An attempt by NHS Scotland to prevent men having the same rights in respect of their stored sperm samples as their counterparts in England has failed following a landmark judgement in The Court of Sessions.
The case arose after a failure at the storage facility in the Western General Hospital in July 2001, allegedly due to negligence on the part of the NHS. The facility stored sperm samples from men undergoing chemotherapy treatment who wanted to preserve their ability to father children, should the treatment render them infertile.
The storage facility failure caused the samples to be damaged and the men concerned were not informed of the failure until December of that year.
The judgement follows a two week hearing in May, heard by Lord Stewart. Unusually, NHS Scotland were not prepared to accept an English Court of Appeal decision, despite of a claim for distress, psychiatric injury and loss arising from negligent failure being approved by the Court of Appeal iny the case of Yearworth and Others V North Bristol NHS Trust in 2009.

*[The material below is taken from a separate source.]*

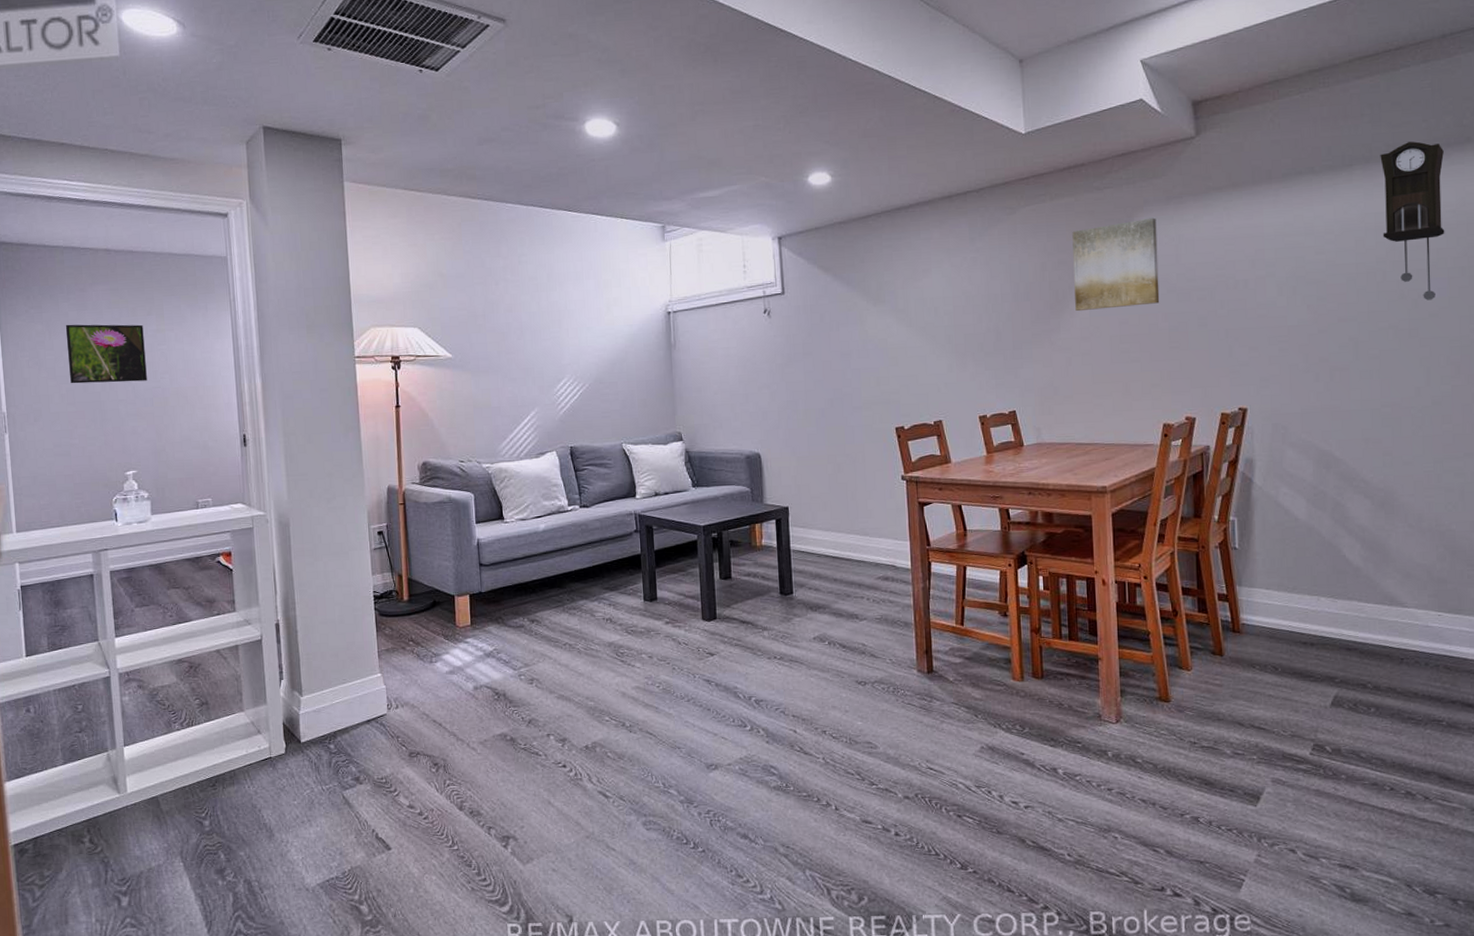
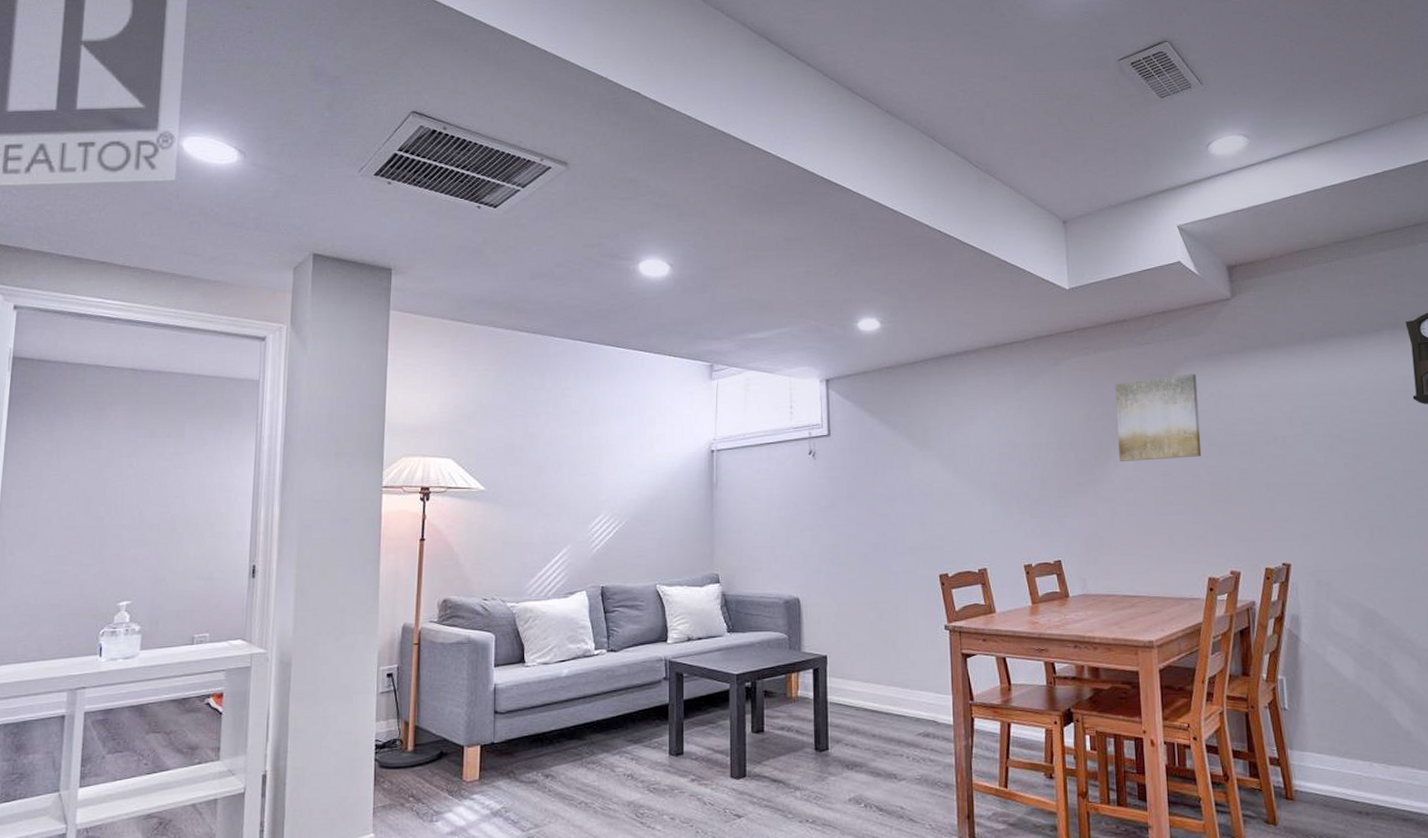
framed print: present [65,324,147,384] -> none [73,444,160,507]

Although there are similarities between the jurisdictions, the principles of Scottish Law applicable to the situation gave rise to fresh arguments and whatever the outcome, the case is destined to create new law in Scotland.

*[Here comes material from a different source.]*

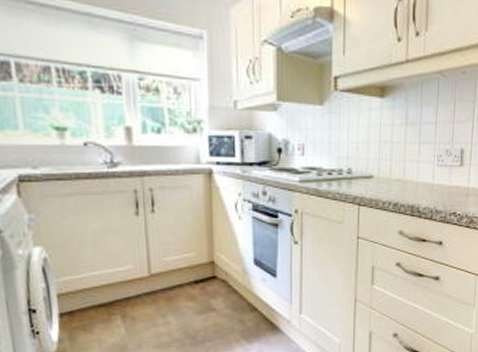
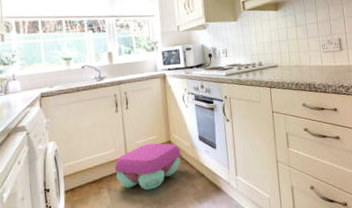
stool: none [132,262,228,322] -> present [114,143,181,190]

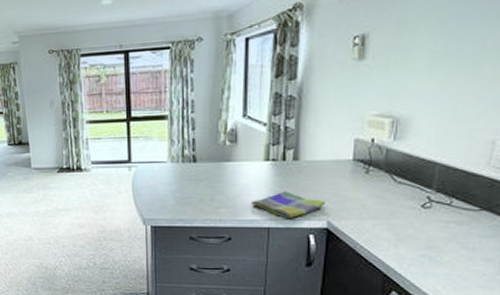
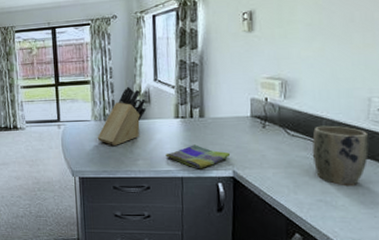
knife block: none [173,122,232,191] -> present [97,86,147,145]
plant pot: none [421,171,488,241] -> present [312,125,369,187]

Chris Thorne, Partner at Clarke Willmott LLP acting for the group, using Scottish agents Balfour and Manson said: “We welcome Lord Stewart’s findings. Any decision to prevent these cases proceeding would have led to an unacceptable anomaly whereby men receiving treatment in England had legal rights and remedies denied to men in exactly the same situation in Scotland. Such an anomaly would be neither fair nor reasonable. The question of whether an individual can participate in having a family is one of such fundamental significance to all of us.”